Intercontinental University
- Seal of the Intercontinental University
- Motto: Ducit et Docet ("Conduce y Enseña")
- Motto in English: "Guides and Teaches"
- Type: Private
- Established: 1976; 50 years ago
- Religious affiliation: Guadalupe Missionaries
- Academic affiliations: CONADEIP, CONDDE, IFCU
- Dean: Father Juan Corona
- Location: Mexico City, D.F., Mexico 19°16′48″N 99°10′16″W﻿ / ﻿19.280°N 99.171°W
- Campus: Urban, 42.5 acres (17.2 ha);
- Colours: Yellow and green
- Nickname: Wild Swans
- Website: www.uic.edu.mx

= Universidad Intercontinental =

Private Catholic University in Mexico City

The Universidad Intercontinental (commonly known as UIC; in English: Intercontinental University) is a private Catholic University, located in Mexico City.
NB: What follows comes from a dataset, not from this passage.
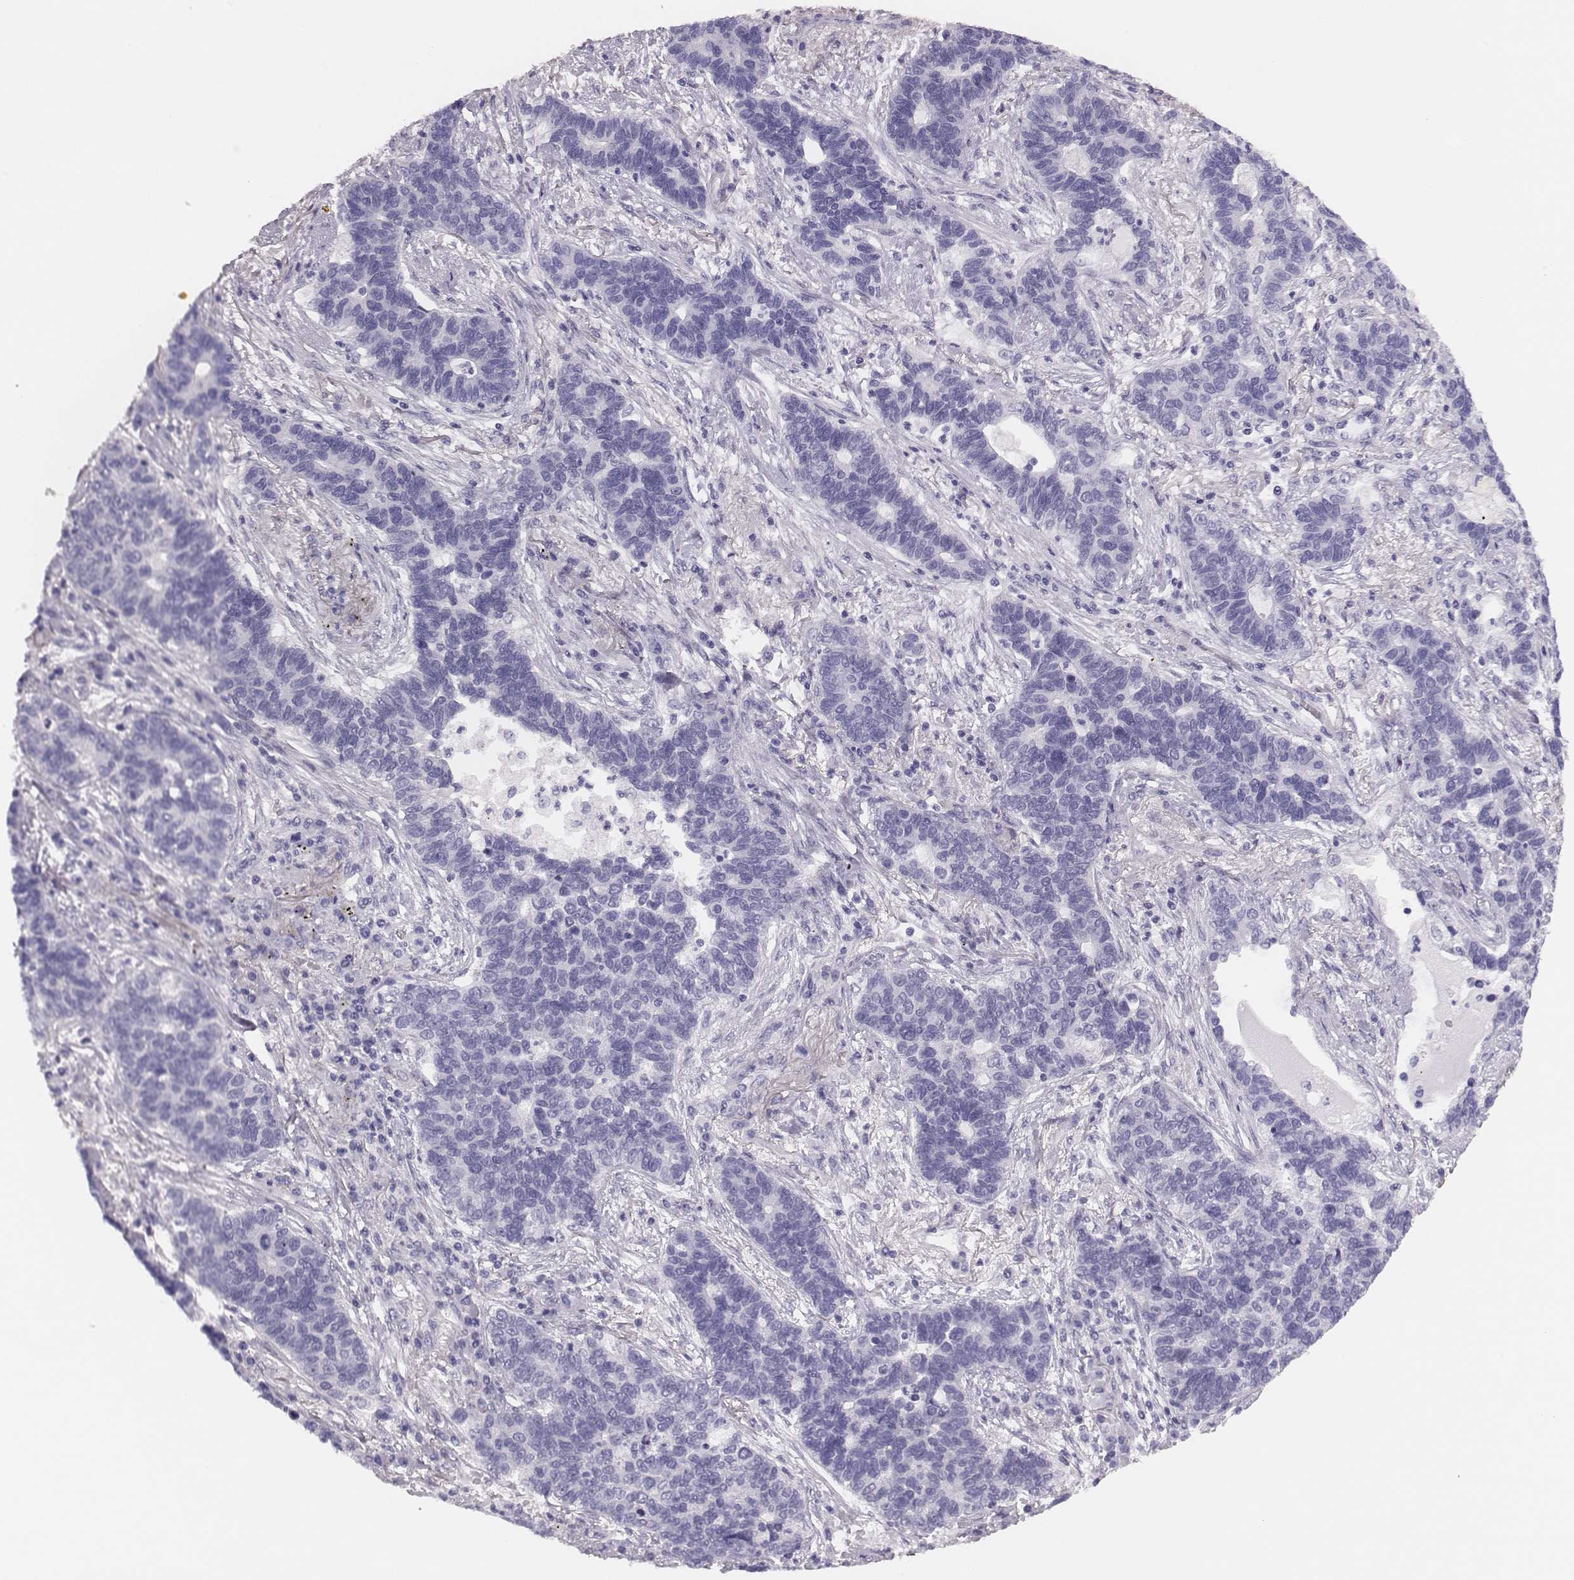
{"staining": {"intensity": "negative", "quantity": "none", "location": "none"}, "tissue": "lung cancer", "cell_type": "Tumor cells", "image_type": "cancer", "snomed": [{"axis": "morphology", "description": "Adenocarcinoma, NOS"}, {"axis": "topography", "description": "Lung"}], "caption": "Tumor cells show no significant protein expression in lung cancer (adenocarcinoma).", "gene": "H1-6", "patient": {"sex": "female", "age": 57}}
Founded in 1976 by Guadalupe Missionaries and being one of the only six Mexican universities in the International Federation of Catholic Universities (IFCU).

With historical strengths in dentistry, Psychology, and Pedagogy, it is one of the top Mexican universities in these fields.

World leaders in the area of communications such as Rodrigo Flores López, Alfonso de Anda and Adriana Sodi majored from Universidad Intercontinental.